Software as a Service

Just as it’s difficult to front large amounts of cash to purchase business equipment, so , too, is the same true of business software purchases. Furthermore, once you’ve purchased a software system, the large cost means that you’re stuck with whatever system you choose for years.

  • You can change this state of affairs by purchasing your business software, such as your CRM system or sales software, through a cloud-based software-as-a-service provider. You gain access to the software online through a monthly fee. Maintenance and upgrade costs are bundled into the service, and you can choose to opt out or buy a different plan any time, with no financial loss.

Payroll Services

Your employees need to be paid on a regular basis. Defaulting on payroll is the greatest fear of many employers and business owners. However, you can mitigate the effects of your cash flow issues on your employees by utilizing a payroll services provider.

  • Payroll services providers can perform a range of payroll-related services: from hiring employees, collecting employee hours, making employee schedules, calculating taxes, and distributing wages.
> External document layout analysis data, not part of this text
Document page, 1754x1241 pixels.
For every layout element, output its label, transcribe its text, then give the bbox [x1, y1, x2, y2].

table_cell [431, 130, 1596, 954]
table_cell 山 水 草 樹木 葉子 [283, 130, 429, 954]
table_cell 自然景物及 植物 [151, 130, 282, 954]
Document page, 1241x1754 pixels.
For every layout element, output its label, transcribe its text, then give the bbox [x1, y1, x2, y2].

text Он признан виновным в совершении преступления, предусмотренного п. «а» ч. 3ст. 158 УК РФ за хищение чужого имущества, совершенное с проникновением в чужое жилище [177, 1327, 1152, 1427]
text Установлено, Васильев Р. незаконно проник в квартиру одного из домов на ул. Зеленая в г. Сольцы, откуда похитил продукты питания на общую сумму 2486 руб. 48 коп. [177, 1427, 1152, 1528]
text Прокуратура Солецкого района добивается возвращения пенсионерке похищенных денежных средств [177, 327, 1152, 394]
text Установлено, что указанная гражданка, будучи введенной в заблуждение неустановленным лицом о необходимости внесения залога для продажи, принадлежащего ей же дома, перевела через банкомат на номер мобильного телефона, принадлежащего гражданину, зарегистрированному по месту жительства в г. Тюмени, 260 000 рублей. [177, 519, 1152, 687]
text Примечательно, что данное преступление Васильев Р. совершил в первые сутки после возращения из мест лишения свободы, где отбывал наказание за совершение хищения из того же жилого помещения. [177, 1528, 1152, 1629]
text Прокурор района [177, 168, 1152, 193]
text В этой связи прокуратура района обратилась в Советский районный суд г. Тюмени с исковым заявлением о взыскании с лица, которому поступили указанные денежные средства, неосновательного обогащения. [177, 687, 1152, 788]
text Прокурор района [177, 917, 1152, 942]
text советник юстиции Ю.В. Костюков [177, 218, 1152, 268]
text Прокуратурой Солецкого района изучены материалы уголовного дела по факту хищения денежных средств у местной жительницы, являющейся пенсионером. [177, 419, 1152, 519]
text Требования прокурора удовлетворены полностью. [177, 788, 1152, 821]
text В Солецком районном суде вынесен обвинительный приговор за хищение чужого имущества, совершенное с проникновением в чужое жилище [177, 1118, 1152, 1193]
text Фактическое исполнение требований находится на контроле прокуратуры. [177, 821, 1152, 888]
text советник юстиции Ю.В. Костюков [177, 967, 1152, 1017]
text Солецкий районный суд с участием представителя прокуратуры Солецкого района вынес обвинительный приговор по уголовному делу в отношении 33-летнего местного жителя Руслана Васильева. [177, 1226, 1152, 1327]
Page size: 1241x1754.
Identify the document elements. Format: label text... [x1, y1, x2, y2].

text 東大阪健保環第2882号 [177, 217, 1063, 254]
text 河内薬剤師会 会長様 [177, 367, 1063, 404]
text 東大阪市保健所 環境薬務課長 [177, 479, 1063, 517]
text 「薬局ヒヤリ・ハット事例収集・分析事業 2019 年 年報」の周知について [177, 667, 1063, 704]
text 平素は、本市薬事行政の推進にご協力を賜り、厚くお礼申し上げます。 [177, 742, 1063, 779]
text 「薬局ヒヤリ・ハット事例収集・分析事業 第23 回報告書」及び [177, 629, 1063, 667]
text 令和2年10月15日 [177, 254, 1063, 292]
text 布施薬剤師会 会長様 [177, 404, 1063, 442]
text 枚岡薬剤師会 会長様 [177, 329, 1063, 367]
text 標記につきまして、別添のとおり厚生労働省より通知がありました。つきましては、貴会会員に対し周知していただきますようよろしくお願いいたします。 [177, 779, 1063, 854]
The influx of cash through your business is constantly flowing out again, and it can be difficult to manage effectively. Creating a cushion of extra cash is important in case of emergencies. However, you can reduce your need for large pools of funds by transferring your business payroll to a payroll service, paying for equipment and software on a monthly basis, and hiring invoice factoring companies to inject fresh cash into your accounts.